== Assigned task ==
Copy out, word for word, the lines from the one containing "This extension is" through the one containing "edges do not", inclusive.

Stored items:
++++

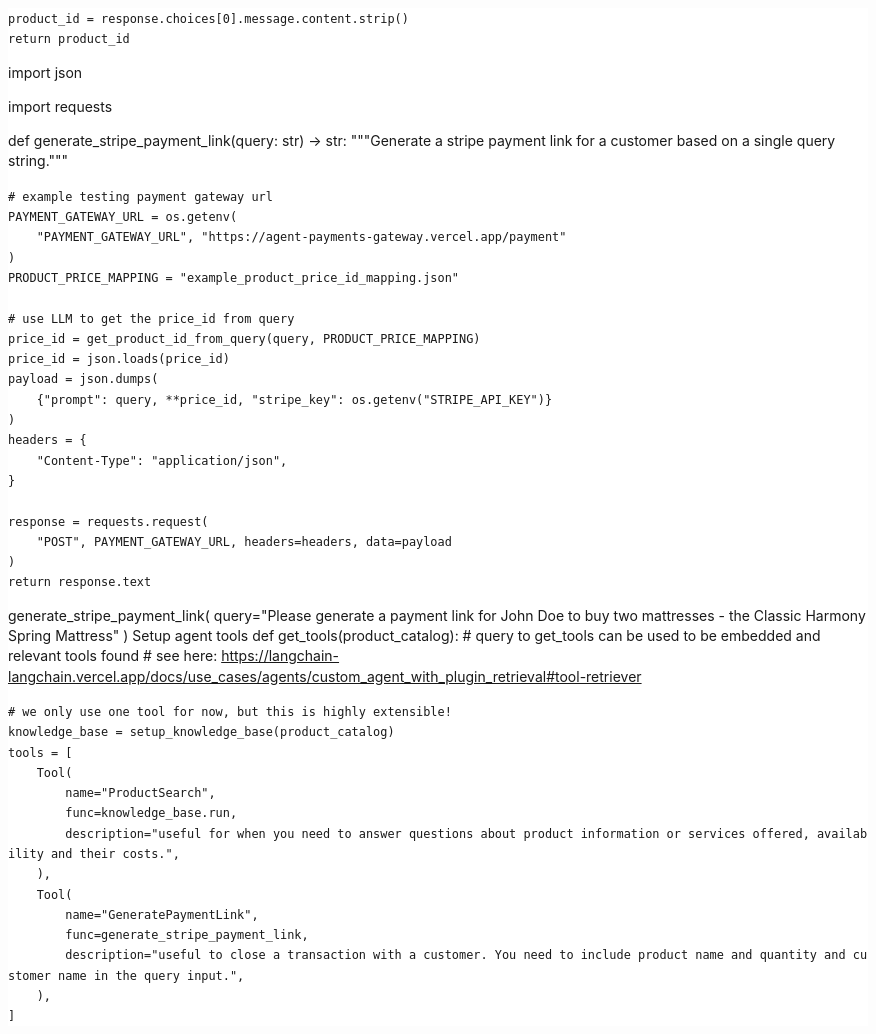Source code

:     product_id = response.choices[0].message.content.strip()
    return product_id
import json

import requests


def generate_stripe_payment_link(query: str) -> str:
    """Generate a stripe payment link for a customer based on a single query string."""

    # example testing payment gateway url
    PAYMENT_GATEWAY_URL = os.getenv(
        "PAYMENT_GATEWAY_URL", "https://agent-payments-gateway.vercel.app/payment"
    )
    PRODUCT_PRICE_MAPPING = "example_product_price_id_mapping.json"

    # use LLM to get the price_id from query
    price_id = get_product_id_from_query(query, PRODUCT_PRICE_MAPPING)
    price_id = json.loads(price_id)
    payload = json.dumps(
        {"prompt": query, **price_id, "stripe_key": os.getenv("STRIPE_API_KEY")}
    )
    headers = {
        "Content-Type": "application/json",
    }

    response = requests.request(
        "POST", PAYMENT_GATEWAY_URL, headers=headers, data=payload
    )
    return response.text
generate_stripe_payment_link(
    query="Please generate a payment link for John Doe to buy two mattresses - the Classic Harmony Spring Mattress"
)
Setup agent tools
def get_tools(product_catalog):
    # query to get_tools can be used to be embedded and relevant tools found
    # see here: https://langchain-langchain.vercel.app/docs/use_cases/agents/custom_agent_with_plugin_retrieval#tool-retriever

    # we only use one tool for now, but this is highly extensible!
    knowledge_base = setup_knowledge_base(product_catalog)
    tools = [
        Tool(
            name="ProductSearch",
            func=knowledge_base.run,
            description="useful for when you need to answer questions about product information or services offered, availability and their costs.",
        ),
        Tool(
            name="GeneratePaymentLink",
            func=generate_stripe_payment_link,
            description="useful to close a transaction with a customer. You need to include product name and quantity and customer name in the query input.",
        ),
    ]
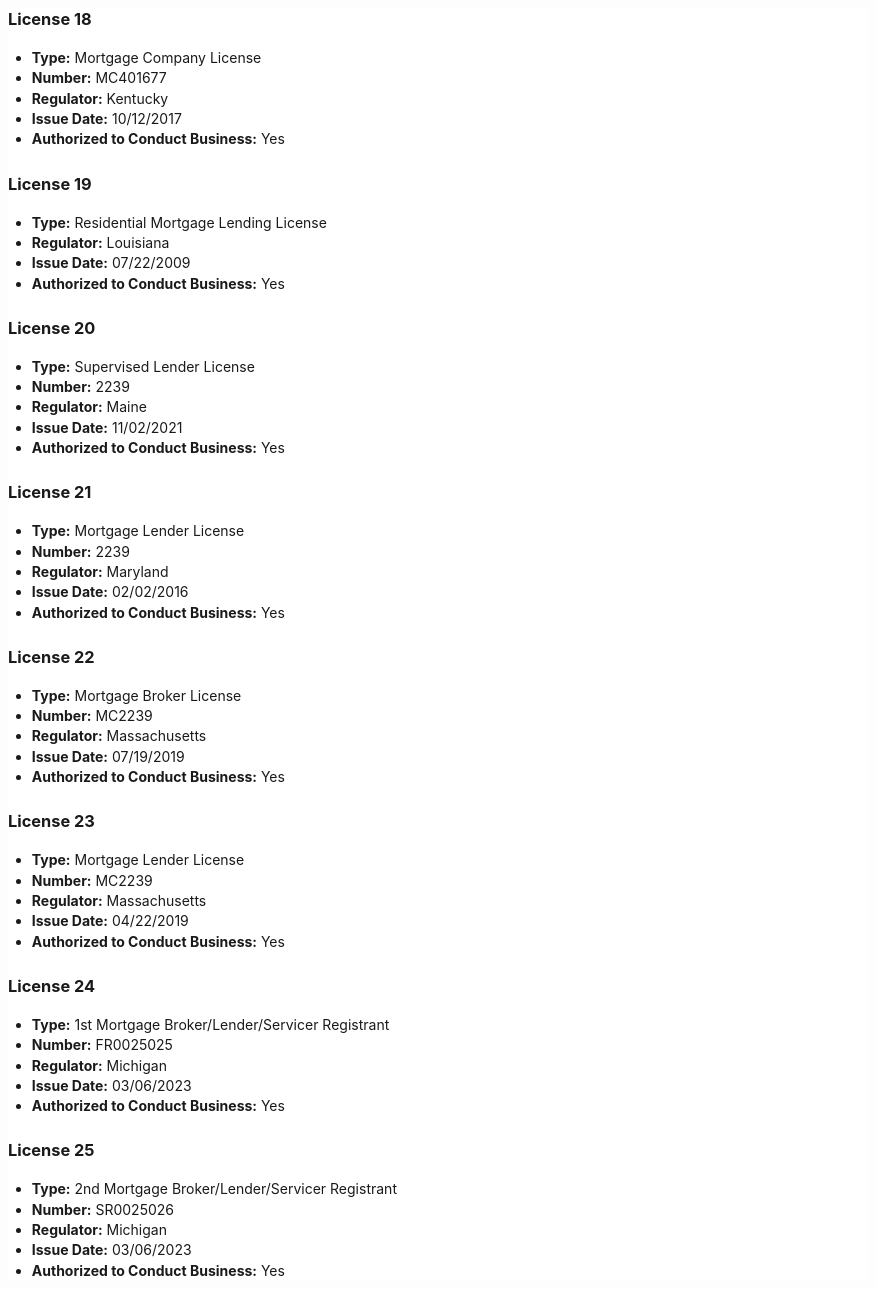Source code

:### License 18
- **Type:** Mortgage Company License
- **Number:** MC401677
- **Regulator:** Kentucky
- **Issue Date:** 10/12/2017
- **Authorized to Conduct Business:** Yes

### License 19
- **Type:** Residential Mortgage Lending License
- **Regulator:** Louisiana
- **Issue Date:** 07/22/2009
- **Authorized to Conduct Business:** Yes

### License 20
- **Type:** Supervised Lender License
- **Number:** 2239
- **Regulator:** Maine
- **Issue Date:** 11/02/2021
- **Authorized to Conduct Business:** Yes

### License 21
- **Type:** Mortgage Lender License
- **Number:** 2239
- **Regulator:** Maryland
- **Issue Date:** 02/02/2016
- **Authorized to Conduct Business:** Yes

### License 22
- **Type:** Mortgage Broker License
- **Number:** MC2239
- **Regulator:** Massachusetts
- **Issue Date:** 07/19/2019
- **Authorized to Conduct Business:** Yes

### License 23
- **Type:** Mortgage Lender License
- **Number:** MC2239
- **Regulator:** Massachusetts
- **Issue Date:** 04/22/2019
- **Authorized to Conduct Business:** Yes

### License 24
- **Type:** 1st Mortgage Broker/Lender/Servicer Registrant
- **Number:** FR0025025
- **Regulator:** Michigan
- **Issue Date:** 03/06/2023
- **Authorized to Conduct Business:** Yes

### License 25
- **Type:** 2nd Mortgage Broker/Lender/Servicer Registrant
- **Number:** SR0025026
- **Regulator:** Michigan
- **Issue Date:** 03/06/2023
- **Authorized to Conduct Business:** Yes
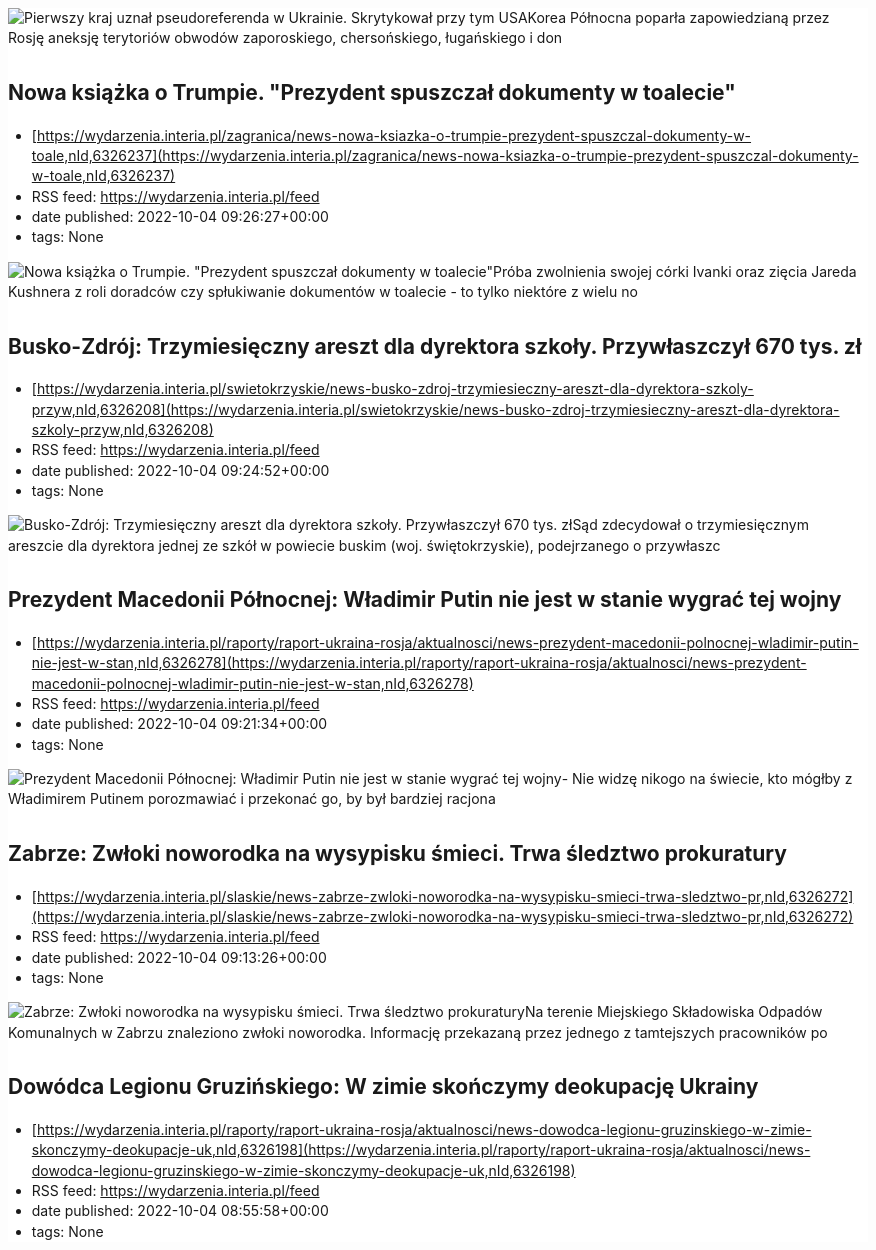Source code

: <p><a href="https://wydarzenia.interia.pl/raporty/raport-ukraina-rosja/aktualnosci/news-pierwszy-kraj-uznal-pseudoreferenda-w-ukrainie-skrytykowal-p,nId,6326293"><img align="left" alt="Pierwszy kraj uznał pseudoreferenda w Ukrainie. Skrytykował przy tym USA" src="https://i.iplsc.com/pierwszy-kraj-uznal-pseudoreferenda-w-ukrainie-skrytykowal-p/000BOFC65CAE5I6A-C321.jpg" /></a>Korea Północna poparła zapowiedzianą przez Rosję aneksję terytoriów obwodów zaporoskiego, chersońskiego, ługańskiego i don

## Nowa książka o Trumpie. "Prezydent spuszczał dokumenty w toalecie"
 - [https://wydarzenia.interia.pl/zagranica/news-nowa-ksiazka-o-trumpie-prezydent-spuszczal-dokumenty-w-toale,nId,6326237](https://wydarzenia.interia.pl/zagranica/news-nowa-ksiazka-o-trumpie-prezydent-spuszczal-dokumenty-w-toale,nId,6326237)
 - RSS feed: https://wydarzenia.interia.pl/feed
 - date published: 2022-10-04 09:26:27+00:00
 - tags: None

<p><a href="https://wydarzenia.interia.pl/zagranica/news-nowa-ksiazka-o-trumpie-prezydent-spuszczal-dokumenty-w-toale,nId,6326237"><img align="left" alt="Nowa książka o Trumpie. &quot;Prezydent spuszczał dokumenty w toalecie&quot;" src="https://i.iplsc.com/nowa-ksiazka-o-trumpie-prezydent-spuszczal-dokumenty-w-toale/000AMUJLRLR1U8K7-C321.jpg" /></a>Próba zwolnienia swojej córki Ivanki oraz zięcia Jareda Kushnera z roli doradców czy spłukiwanie dokumentów w toalecie - to tylko niektóre z wielu no

## Busko-Zdrój: Trzymiesięczny areszt dla dyrektora szkoły. Przywłaszczył 670 tys. zł
 - [https://wydarzenia.interia.pl/swietokrzyskie/news-busko-zdroj-trzymiesieczny-areszt-dla-dyrektora-szkoly-przyw,nId,6326208](https://wydarzenia.interia.pl/swietokrzyskie/news-busko-zdroj-trzymiesieczny-areszt-dla-dyrektora-szkoly-przyw,nId,6326208)
 - RSS feed: https://wydarzenia.interia.pl/feed
 - date published: 2022-10-04 09:24:52+00:00
 - tags: None

<p><a href="https://wydarzenia.interia.pl/swietokrzyskie/news-busko-zdroj-trzymiesieczny-areszt-dla-dyrektora-szkoly-przyw,nId,6326208"><img align="left" alt="Busko-Zdrój: Trzymiesięczny areszt dla dyrektora szkoły. Przywłaszczył 670 tys. zł" src="https://i.iplsc.com/busko-zdroj-trzymiesieczny-areszt-dla-dyrektora-szkoly-przyw/0002YSPLQQH6GPA9-C321.jpg" /></a>Sąd zdecydował o trzymiesięcznym areszcie dla dyrektora jednej ze szkół w powiecie buskim (woj. świętokrzyskie), podejrzanego o przywłaszc

## Prezydent Macedonii Północnej: Władimir Putin nie jest w stanie wygrać tej wojny
 - [https://wydarzenia.interia.pl/raporty/raport-ukraina-rosja/aktualnosci/news-prezydent-macedonii-polnocnej-wladimir-putin-nie-jest-w-stan,nId,6326278](https://wydarzenia.interia.pl/raporty/raport-ukraina-rosja/aktualnosci/news-prezydent-macedonii-polnocnej-wladimir-putin-nie-jest-w-stan,nId,6326278)
 - RSS feed: https://wydarzenia.interia.pl/feed
 - date published: 2022-10-04 09:21:34+00:00
 - tags: None

<p><a href="https://wydarzenia.interia.pl/raporty/raport-ukraina-rosja/aktualnosci/news-prezydent-macedonii-polnocnej-wladimir-putin-nie-jest-w-stan,nId,6326278"><img align="left" alt="Prezydent Macedonii Północnej: Władimir Putin nie jest w stanie wygrać tej wojny" src="https://i.iplsc.com/prezydent-macedonii-polnocnej-wladimir-putin-nie-jest-w-stan/000G5M5M6Q90AE8X-C321.jpg" /></a>- Nie widzę nikogo na świecie, kto mógłby z Władimirem Putinem porozmawiać i przekonać go, by był bardziej racjona

## Zabrze: Zwłoki noworodka na wysypisku śmieci. Trwa śledztwo prokuratury
 - [https://wydarzenia.interia.pl/slaskie/news-zabrze-zwloki-noworodka-na-wysypisku-smieci-trwa-sledztwo-pr,nId,6326272](https://wydarzenia.interia.pl/slaskie/news-zabrze-zwloki-noworodka-na-wysypisku-smieci-trwa-sledztwo-pr,nId,6326272)
 - RSS feed: https://wydarzenia.interia.pl/feed
 - date published: 2022-10-04 09:13:26+00:00
 - tags: None

<p><a href="https://wydarzenia.interia.pl/slaskie/news-zabrze-zwloki-noworodka-na-wysypisku-smieci-trwa-sledztwo-pr,nId,6326272"><img align="left" alt="Zabrze: Zwłoki noworodka na wysypisku śmieci. Trwa śledztwo prokuratury" src="https://i.iplsc.com/zabrze-zwloki-noworodka-na-wysypisku-smieci-trwa-sledztwo-pr/000G5M2RDEVARYJT-C321.jpg" /></a>Na terenie Miejskiego Składowiska Odpadów Komunalnych w Zabrzu znaleziono zwłoki noworodka. Informację przekazaną przez jednego z tamtejszych pracowników po

## Dowódca Legionu Gruzińskiego: W zimie skończymy deokupację Ukrainy
 - [https://wydarzenia.interia.pl/raporty/raport-ukraina-rosja/aktualnosci/news-dowodca-legionu-gruzinskiego-w-zimie-skonczymy-deokupacje-uk,nId,6326198](https://wydarzenia.interia.pl/raporty/raport-ukraina-rosja/aktualnosci/news-dowodca-legionu-gruzinskiego-w-zimie-skonczymy-deokupacje-uk,nId,6326198)
 - RSS feed: https://wydarzenia.interia.pl/feed
 - date published: 2022-10-04 08:55:58+00:00
 - tags: None
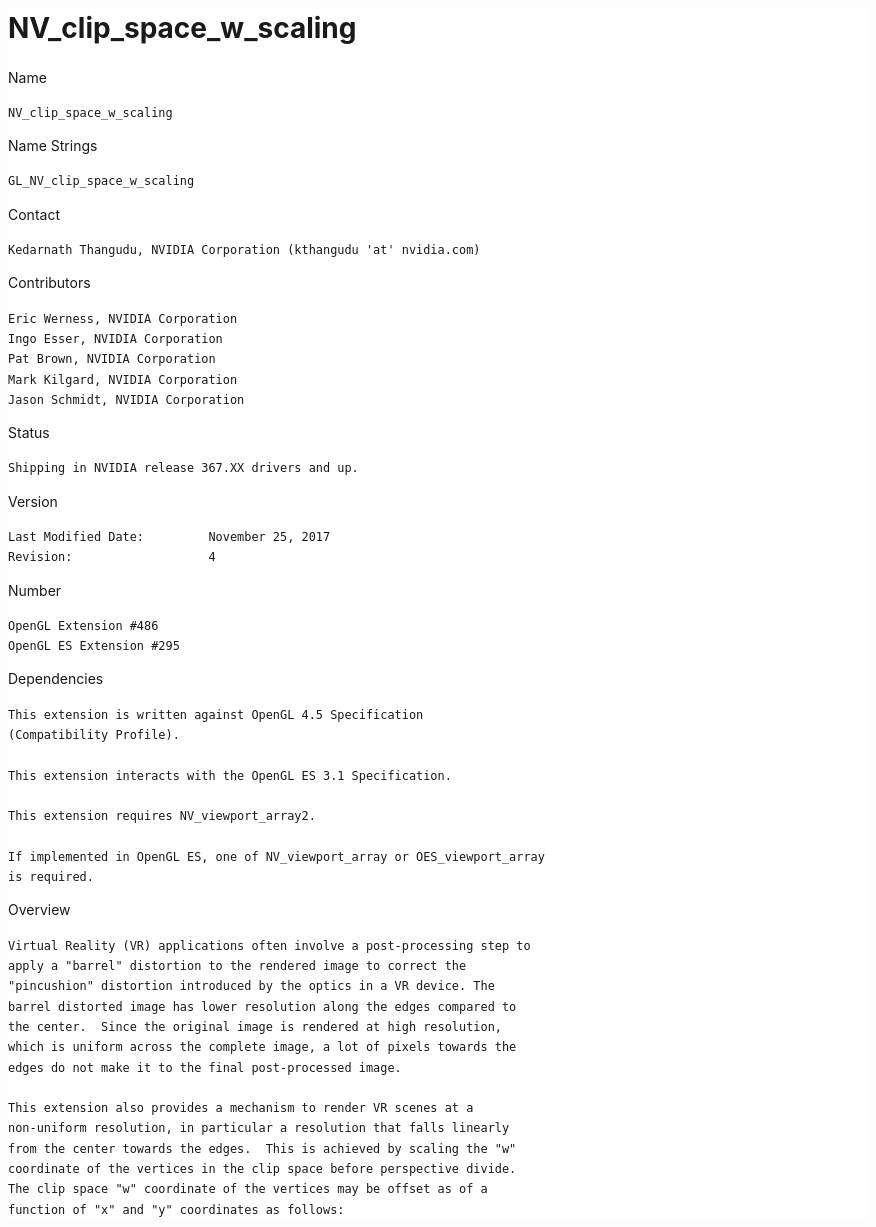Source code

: # NV_clip_space_w_scaling

Name

    NV_clip_space_w_scaling

Name Strings

    GL_NV_clip_space_w_scaling

Contact

    Kedarnath Thangudu, NVIDIA Corporation (kthangudu 'at' nvidia.com)

Contributors

    Eric Werness, NVIDIA Corporation
    Ingo Esser, NVIDIA Corporation
    Pat Brown, NVIDIA Corporation
    Mark Kilgard, NVIDIA Corporation
    Jason Schmidt, NVIDIA Corporation

Status

    Shipping in NVIDIA release 367.XX drivers and up.

Version

    Last Modified Date:         November 25, 2017
    Revision:                   4

Number

    OpenGL Extension #486
    OpenGL ES Extension #295

Dependencies

    This extension is written against OpenGL 4.5 Specification
    (Compatibility Profile).

    This extension interacts with the OpenGL ES 3.1 Specification.

    This extension requires NV_viewport_array2.

    If implemented in OpenGL ES, one of NV_viewport_array or OES_viewport_array
    is required.

Overview

    Virtual Reality (VR) applications often involve a post-processing step to
    apply a "barrel" distortion to the rendered image to correct the
    "pincushion" distortion introduced by the optics in a VR device. The
    barrel distorted image has lower resolution along the edges compared to
    the center.  Since the original image is rendered at high resolution,
    which is uniform across the complete image, a lot of pixels towards the
    edges do not make it to the final post-processed image.

    This extension also provides a mechanism to render VR scenes at a
    non-uniform resolution, in particular a resolution that falls linearly
    from the center towards the edges.  This is achieved by scaling the "w"
    coordinate of the vertices in the clip space before perspective divide.
    The clip space "w" coordinate of the vertices may be offset as of a
    function of "x" and "y" coordinates as follows:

++++

== Expected answer ==
    This extension is written against OpenGL 4.5 Specification
    (Compatibility Profile).

    This extension interacts with the OpenGL ES 3.1 Specification.

    This extension requires NV_viewport_array2.

    If implemented in OpenGL ES, one of NV_viewport_array or OES_viewport_array
    is required.

Overview

    Virtual Reality (VR) applications often involve a post-processing step to
    apply a "barrel" distortion to the rendered image to correct the
    "pincushion" distortion introduced by the optics in a VR device. The
    barrel distorted image has lower resolution along the edges compared to
    the center.  Since the original image is rendered at high resolution,
    which is uniform across the complete image, a lot of pixels towards the
    edges do not make it to the final post-processed image.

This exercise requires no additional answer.